Cloudflare mitigated a 29.7 Tbps DDoS attack, the largest ever recorded, originating from the AISURU botnet. The attack lasted 69 seconds and utilized UDP flooding across 15,000 ports per second.

Why This Matters

The technical reality of DDoS defense contrasts sharply with ideal models: while mitigation systems can block traffic, the scale and sophistication of attacks like AISURU’s 29.7 Tbps assault expose gaps in infrastructure resilience. The cost of downtime for targeted sectors—such as finance or telecom—can exceed $1.6 million per hour, per Ponemon Institute data.

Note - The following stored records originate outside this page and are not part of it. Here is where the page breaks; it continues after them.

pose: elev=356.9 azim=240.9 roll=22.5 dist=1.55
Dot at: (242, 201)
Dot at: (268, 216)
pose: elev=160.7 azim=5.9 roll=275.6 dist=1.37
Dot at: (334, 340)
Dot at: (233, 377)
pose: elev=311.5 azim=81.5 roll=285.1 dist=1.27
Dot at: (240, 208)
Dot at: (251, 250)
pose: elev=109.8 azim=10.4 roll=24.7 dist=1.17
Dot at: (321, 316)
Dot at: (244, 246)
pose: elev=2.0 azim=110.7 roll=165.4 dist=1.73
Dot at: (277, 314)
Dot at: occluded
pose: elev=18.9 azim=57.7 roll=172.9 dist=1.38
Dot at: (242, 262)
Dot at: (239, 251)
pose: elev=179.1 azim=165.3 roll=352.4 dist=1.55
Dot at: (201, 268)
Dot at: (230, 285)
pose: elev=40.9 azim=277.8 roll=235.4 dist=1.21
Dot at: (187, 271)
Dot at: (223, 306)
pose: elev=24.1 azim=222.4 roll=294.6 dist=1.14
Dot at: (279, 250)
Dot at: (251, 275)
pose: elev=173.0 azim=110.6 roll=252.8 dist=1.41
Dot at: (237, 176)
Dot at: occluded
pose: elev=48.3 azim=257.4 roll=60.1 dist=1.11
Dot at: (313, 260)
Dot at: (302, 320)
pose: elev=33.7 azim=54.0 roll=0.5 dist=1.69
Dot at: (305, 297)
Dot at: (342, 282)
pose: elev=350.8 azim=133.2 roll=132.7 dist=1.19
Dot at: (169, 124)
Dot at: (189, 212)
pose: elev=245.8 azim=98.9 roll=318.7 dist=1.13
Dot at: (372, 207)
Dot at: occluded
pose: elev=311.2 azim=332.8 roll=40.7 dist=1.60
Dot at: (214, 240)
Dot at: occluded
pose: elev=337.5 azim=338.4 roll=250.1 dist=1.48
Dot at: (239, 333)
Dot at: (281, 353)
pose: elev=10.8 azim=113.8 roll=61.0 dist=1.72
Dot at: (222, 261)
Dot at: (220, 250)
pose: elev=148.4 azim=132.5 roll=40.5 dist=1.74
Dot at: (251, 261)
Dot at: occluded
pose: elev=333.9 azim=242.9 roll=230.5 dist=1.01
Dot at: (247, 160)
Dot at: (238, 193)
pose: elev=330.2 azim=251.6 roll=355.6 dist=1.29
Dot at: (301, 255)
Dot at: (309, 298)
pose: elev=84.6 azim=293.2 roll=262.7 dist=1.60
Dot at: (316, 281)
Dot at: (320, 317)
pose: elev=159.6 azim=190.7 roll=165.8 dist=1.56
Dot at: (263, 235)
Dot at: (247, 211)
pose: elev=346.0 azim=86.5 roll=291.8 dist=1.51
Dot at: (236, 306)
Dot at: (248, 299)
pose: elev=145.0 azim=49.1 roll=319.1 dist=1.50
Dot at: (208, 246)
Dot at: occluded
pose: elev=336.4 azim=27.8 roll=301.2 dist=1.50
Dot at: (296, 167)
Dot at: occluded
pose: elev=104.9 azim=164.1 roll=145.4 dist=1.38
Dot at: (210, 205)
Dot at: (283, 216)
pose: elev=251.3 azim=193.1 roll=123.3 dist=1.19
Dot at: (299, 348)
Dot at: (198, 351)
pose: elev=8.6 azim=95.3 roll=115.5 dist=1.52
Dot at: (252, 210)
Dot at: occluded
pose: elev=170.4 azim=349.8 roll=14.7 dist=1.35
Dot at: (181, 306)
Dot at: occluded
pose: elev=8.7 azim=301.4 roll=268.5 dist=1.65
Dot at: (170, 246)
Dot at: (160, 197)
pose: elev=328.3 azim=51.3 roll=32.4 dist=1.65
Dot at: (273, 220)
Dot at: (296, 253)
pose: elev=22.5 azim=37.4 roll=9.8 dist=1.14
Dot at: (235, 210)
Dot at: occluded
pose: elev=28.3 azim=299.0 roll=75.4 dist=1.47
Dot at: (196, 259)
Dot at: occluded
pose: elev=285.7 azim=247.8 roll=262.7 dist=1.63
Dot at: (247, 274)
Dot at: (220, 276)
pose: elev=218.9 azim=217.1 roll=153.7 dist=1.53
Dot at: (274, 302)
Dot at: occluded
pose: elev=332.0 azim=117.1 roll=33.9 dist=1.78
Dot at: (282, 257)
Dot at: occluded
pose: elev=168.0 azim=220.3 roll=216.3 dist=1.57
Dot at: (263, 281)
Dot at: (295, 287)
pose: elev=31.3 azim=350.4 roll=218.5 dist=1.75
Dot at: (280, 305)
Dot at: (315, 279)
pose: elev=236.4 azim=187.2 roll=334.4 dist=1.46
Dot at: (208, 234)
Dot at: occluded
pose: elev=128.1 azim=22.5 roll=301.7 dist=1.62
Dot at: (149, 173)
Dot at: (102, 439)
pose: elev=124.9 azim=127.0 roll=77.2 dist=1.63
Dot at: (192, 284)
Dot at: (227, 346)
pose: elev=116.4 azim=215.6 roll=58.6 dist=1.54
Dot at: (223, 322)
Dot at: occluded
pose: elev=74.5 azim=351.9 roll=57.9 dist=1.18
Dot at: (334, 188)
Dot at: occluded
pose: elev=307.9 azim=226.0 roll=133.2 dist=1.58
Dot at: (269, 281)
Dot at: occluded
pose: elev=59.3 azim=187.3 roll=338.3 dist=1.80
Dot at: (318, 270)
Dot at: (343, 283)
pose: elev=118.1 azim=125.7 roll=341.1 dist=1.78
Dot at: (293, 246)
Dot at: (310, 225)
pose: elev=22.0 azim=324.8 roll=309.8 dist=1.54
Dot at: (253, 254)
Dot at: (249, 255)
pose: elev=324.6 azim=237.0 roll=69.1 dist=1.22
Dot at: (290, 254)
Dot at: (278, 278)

Cloudflare’s mitigation of 2,867 AISURU attacks since 2025 highlights the growing strain on global networks.

Key Insights

  • “29.7 Tbps DDoS attack, 2025”: Cloudflare’s mitigation of the largest recorded attack, per The Hacker News.
  • “UDP carpet-bombing with randomized packets”: Attack method designed to evade detection, as detailed by Cloudflare engineers.
  • “AISURU botnet with 1–4 million infected hosts”: Scale of the botnet powering hyper-volumetric attacks, per The Hacker News.

Practical Applications

  • Use Case: Cloudflare’s mitigation strategies for UDP-based DDoS attacks targeting telecom and financial sectors.
  • Pitfall: Underestimating botnet size leads to insufficient scrubbing capacity, risking service outages during hyper-volumetric attacks.